Le garçon lui coupa la parole et la poussa dehors.

— Quoi ? Pourquoi ? Qu’est-ce que tu fais ?

— Mamie, la fille est ici !

— Tu es fou ! Je vais mourir, je vais mourir !

— Non, tu fais ce que je t’ai dit ! Descends vite avant qu’elle ne vienne te chercher.

Ils reconnurent tous deux le craquement de la première marche. Christine jeta un dernier regard apeuré à David.

— Si tu y arrives, nous serons libres nous aussi, lui affirma-t-il en souriant.

La porte se referma d’elle-même et ponctua cette dernière phrase. Christine entama sa descente vers l’enfer et se retrouva rapidement face à face avec la grand-mère. Horrifiée à la vue du visage à moitié décomposé, elle retint le cri coincé dans sa gorge. Une partie de sa lèvre inférieure avait disparu et laissait visibles quelques dents pourries.

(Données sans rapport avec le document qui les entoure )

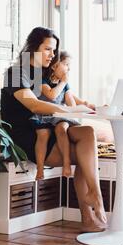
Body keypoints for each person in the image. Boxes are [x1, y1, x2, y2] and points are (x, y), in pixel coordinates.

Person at [1, 27, 107, 233]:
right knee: (88, 157)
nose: (52, 55)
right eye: (48, 49)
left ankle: (94, 194)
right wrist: (69, 109)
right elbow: (34, 106)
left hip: (47, 126)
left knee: (88, 134)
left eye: (54, 50)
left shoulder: (42, 74)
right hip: (31, 135)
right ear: (33, 48)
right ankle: (89, 212)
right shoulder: (15, 73)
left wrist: (81, 106)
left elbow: (62, 96)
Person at [30, 50, 93, 180]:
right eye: (66, 65)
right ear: (54, 66)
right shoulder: (42, 80)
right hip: (43, 115)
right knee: (43, 134)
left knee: (62, 127)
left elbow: (71, 104)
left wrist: (84, 106)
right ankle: (40, 168)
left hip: (59, 117)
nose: (68, 69)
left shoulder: (65, 85)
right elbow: (51, 95)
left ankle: (66, 163)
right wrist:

Seul un œil gardait une expression à peu près humaine, l’autre avait complètement jauni. Christine se répétait en boucle les conseils du jeune garçon : surtout ne pas paniquer, jouer le jeu. Elle ouvrit le dialogue.

— Me voilà !

Elle ne reçut qu’un grognement en réponse. Un moindre mal à la vue de son interlocutrice qui aurait pu se jeter sur elle et lui briser la nuque. Elle insista.

— J’ai mis la robe que tu m’as offerte.

Le seul œil valide la scruta rapidement de haut en bas, puis de bas en haut. Le cadavre vivant se retourna pour redescendre.